First, there is the routine day-to-day work of managing firewall rule changes, monitoring intrusion detection systems, and periodically performing vulnerability assessments of various departments on campus. We also give security training sessions through the CIS CompEd program. Last, and definitely not least, is my favorite part of the position: consulting with other groups and departments on their security concerns. This is the part of the position that lets me give Information Security a human face for our users.

Q: What's your background (education as well as experience)? What skills and experience do you bring to your job?

My undergraduate degree is actually in physics. I did a number of my classes out of the "normal" order, so by the time I took my computer science classes and realized that I probably should have been studying CS, I had too many credits in physics to go back and change my major.

Work-wise, I've been doing IT for about 13 years. I cut my teeth in networking doing phone support for vendors. I then moved on to consulting, which is where I started doing security work. In the seven years prior to my coming on board at Brown, I was a security systems engineer for BBN/GTEI/Genuity and then for VeriSign Managed Security Services. I'm used to looking at security and systems integration from a very large perspective.

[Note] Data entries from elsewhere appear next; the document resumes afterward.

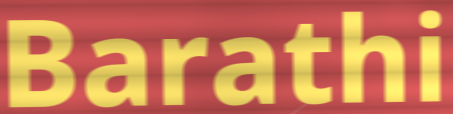
BarathiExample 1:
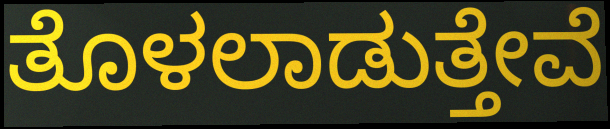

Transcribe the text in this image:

ತೊಳಲಾಡುತ್ತೇವೆ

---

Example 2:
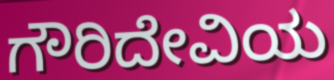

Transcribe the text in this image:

ಗೌರಿದೇವಿಯ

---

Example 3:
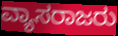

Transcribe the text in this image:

ವ್ಯಾಸರಾಜರು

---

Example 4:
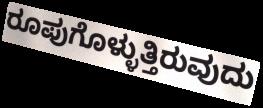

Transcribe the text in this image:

ರೂಪುಗೊಳ್ಳುತ್ತಿರುವುದು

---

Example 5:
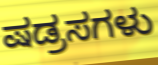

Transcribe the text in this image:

ಷಡ್ರಸಗಳು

Q: What do you like most about your job?

The real work/life balance that you can have here at Brown. I've worked for too many companies where their idea of work/life balance is buying you dinner while you're expected to work 12 hour days.

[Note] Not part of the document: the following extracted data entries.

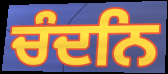
ਚੰਦਨਿ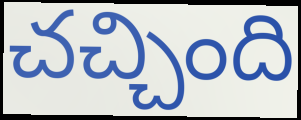
చచ్చింది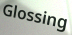
GlossingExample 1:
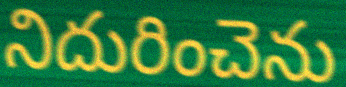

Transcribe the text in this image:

నిదురించెను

Q: Looking back, how have security issues changed in the last few years? What kept you busy in 2003, for example?

The biggest change in security over the last few years has been the change in attack focus, from compromising servers via remotely accessible services (web, mail, etc), to compromising end user systems with spyware and botnets that "phone home" and can be remotely controlled. Machines that are compromised with malware generally cannot be detected by an external scan. Rather, we end up detecting them by the outbound traffic they generate. This change has also increased the number of compromised systems that we see. It used to be that you might get a couple of compromised servers a year. Now we see a dozen or more compromised desktops per month.

Q: Computing is changing so fast, especially the field of security. There's so much more at stake to steal or disrupt, and so much more motivation to do so ($$$). How do you keep current? How do you find the time to keep current?

The only way to keep current in security these days is to read a lot of online security news. I use an RSS reader to keep tabs on the fifteen or so security blogs and news sites that I track on a daily basis. If I had to go to all those site individually and sort through what is relevant to me, I'd never get any other work done.

Plus sign

EXTRA:
Here's a list of John's favorite security blogs, including links to
Bleeding Snort, PaulDotCom, and TaoSecurity, so that you can subscribe to the RSS feeds of your choice.

Q: Were you always interested in computer issues? When did you have the first inkling that you might someday be an information security specialist?

Yes. From my first experience on a TRS-80 Model 1 in 1982, I was hooked on computers. My interest in security started fairly early on in my professional career while I was working with a smartcard company in Israel.

Q: What keeps you busy when you're not at work?

Working on our house, which we bought as a fixer-upper. My advise to others: unless you're completely handy at all aspects of construction, don't get a fixer-upper. They just turn into a money pit from which you will never get back your investment in time, money, blood, sweat and tears.

Q: What would be the most important piece of advice you'd offer the average user?

Two things: First, be skeptical. If something looks too good to be true, it probably is. Second, keep good backups of your data. You never know when your machine is going to be compromised and you'll have to rebuild it from scratch.